First, on the investment side, improving firms’ profit expectations can enhance their willingness to invest. Profits generally depend on a firm’s production costs and the revenue from product sales. Comparatively, the risks associated with product sales are difficult to estimate accurately, making them more likely to affect profit expectations. Therefore, improving market feedback on firms’ profit expectations can start with actively expanding consumption, thereby enlarging profit margins and countering the current weak trend in profit expectations.
It is essential to “seek progress while maintaining stability” by stabilizing and expanding traditional consumption. This can be accomplished by cultivating and expanding new types of consumption such as digital, green, and health-related consumption. Such an expansion would enhance profit expectations in related industries, thereby driving investment in these consumption scenarios. On the other hand, it is also important to “promote stability through progress” by enhancing standards in technology, environmental protection, and other key areas to drive the upgrade and renewal of traditional consumer goods, thereby stabilizing profit expectations in traditional industries and spurring fixed-asset investment in related sectors.
Second, on the consumption side, improving consumers’ income expectations can enhance their willingness to spend.

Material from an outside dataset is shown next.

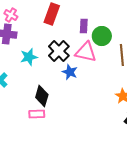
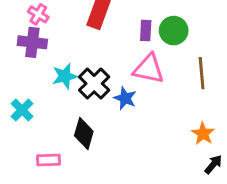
green circle: (102, 36) -> (174, 31), moved
black cross: (59, 51) -> (94, 84), moved
pink rectangle: (37, 114) -> (49, 160), moved

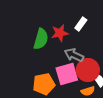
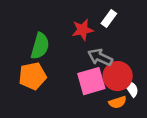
green semicircle: (41, 39) -> (40, 46), moved
orange pentagon: (44, 84) -> (33, 76), moved

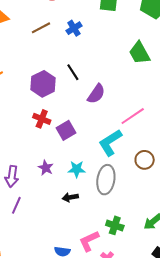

This relies on improving residents’ assessments of income risks and employment prospects, which are closely related to companies’ investment activities and business operations. Therefore, improving market feedback on consumers’ income expectations, and reversing weak trends in these expectations, can also be achieved by actively expanding corporate investment. In this way, government investment plays a leading and amplifying role in driving private investment. Key areas to support include breakthroughs in critical core technologies, the development of new infrastructure, the advancement of energy-saving and carbon-reduction technologies, and the cultivation of new growth drivers.
On this basis, it is also necessary to clear out industries that have redundant layouts and are excessively competitive to address overcapacity. By doing so, the positive impact of investment will expand and optimize employment. This will effectively increase the incomes of urban and rural residents, enhance consumers’ income expectations, and boost their willingness to consume.
Na Yi is an associate professor from the School of Economics at Nankai University.